Jugement sur la loi 21 Déclaration du Mouvement laïque québécois

par Juin 8, 2021Laïcité, Loi 21, Québec humaniste0 commentaires

Daniel Baril

Daniel Baril

Daniel Baril a été journaliste à l’hebdomadaire Forum de l’Université de Montréal pendant près de 23 ans. Il est actuellement président du Mouvement laïque québécois (par intermittence pendant deux décennies) et a été également membre du conseil d’administration de l’Association humaniste du Québec. Il est le cofondateur du groupe Les Intellectuels pour la laïcité et co-rédacteur de la Déclaration pour un Québec
laïque et pluraliste. 

Le juge Blanchard fait la sourde oreille aux arguments des parents

Le Mouvement laïque québécois était confiant que la Loi sur la laïcité de l’État allait être maintenue mais déplore que ce maintien ne soit fondé que sur les clauses dérogatoires.

Le juge Blanchard a complètement ignoré les témoignages des parents qui sont intervenus devant la cour pour faire valoir que le port de signes religieux par le personnel enseignant viole leur droit à la liberté de conscience ainsi que celui de leurs enfants. Ce droit est protégé par l’article 41 de la Charte québécoise des droits et libertés comme l’a fait valoir le MLQ, mais le juge Blanchard n’en a aucunement tenu compte.

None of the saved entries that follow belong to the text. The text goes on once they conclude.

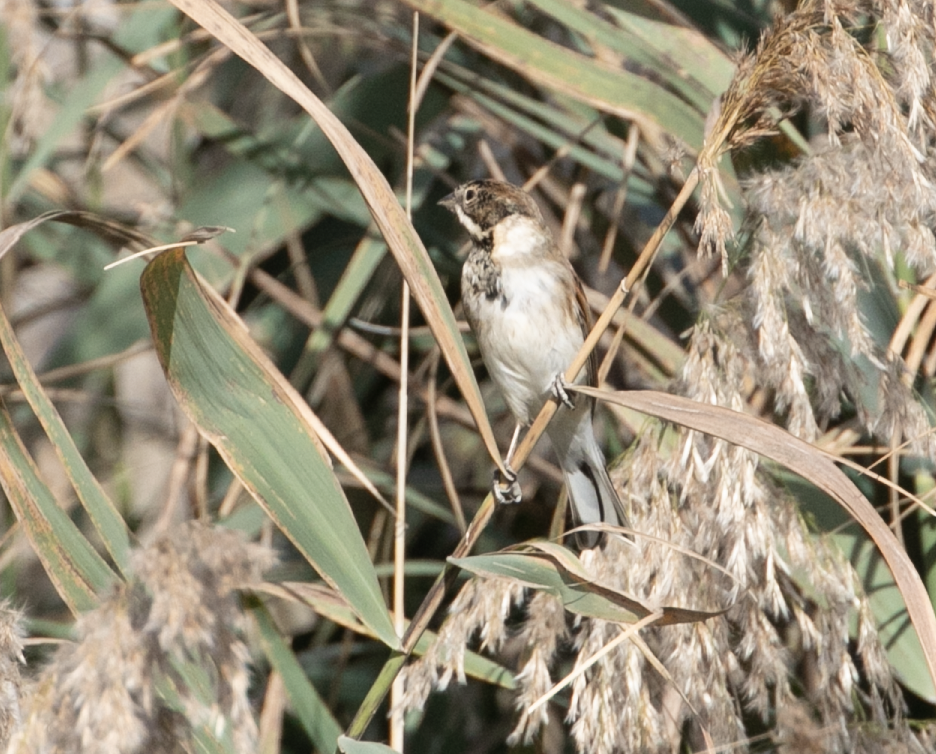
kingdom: Animalia
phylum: Chordata
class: Aves
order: Passeriformes
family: Emberizidae
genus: Emberiza
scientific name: Emberiza schoeniclus
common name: Reed bunting
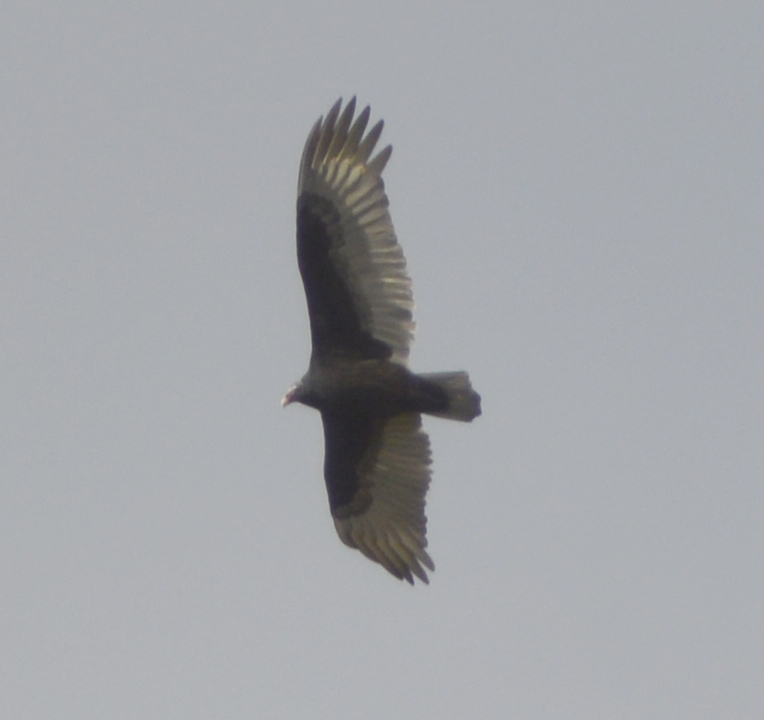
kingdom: Animalia
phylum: Chordata
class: Aves
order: Accipitriformes
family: Cathartidae
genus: Cathartes
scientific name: Cathartes aura
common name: Turkey vulture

Le droit à la liberté de conscience des élèves est la raison d’être même de la loi 21 et c’est la raison du recours aux clauses dérogatoires. En ignorant les bénéfices pour les parents et les élèves d’avoir une école laïque « en fait et en apparence » et en ne discutant que du point de vue des enseignantes qui contestent la loi, la position du juge Blanchard a pour effet de faire de l’école une institution au service des enseignants et non au service des élèves.

Le juge Blanchard considère que le port de signes religieux est un aspect passif, donc non-prosélyte. Pourtant, les témoignages des opposantes font expressément état de leur volonté d’affirmer et d’afficher leurs croyances religieuses et même de pratiquer leur religion dans le cadre de leur fonction d’enseignante. La Cour suprême du Canada , dans son arrêt MLQ contre Saguenay, a clairement établi qu’une telle pratique viole la nécessaire neutralité religieuse de l’État. La Cour suprême a même déclaré que cette neutralité religieuse ne commande aucune conciliation avec les autres droits. Mais le juge a ignoré cette affirmation essentielle.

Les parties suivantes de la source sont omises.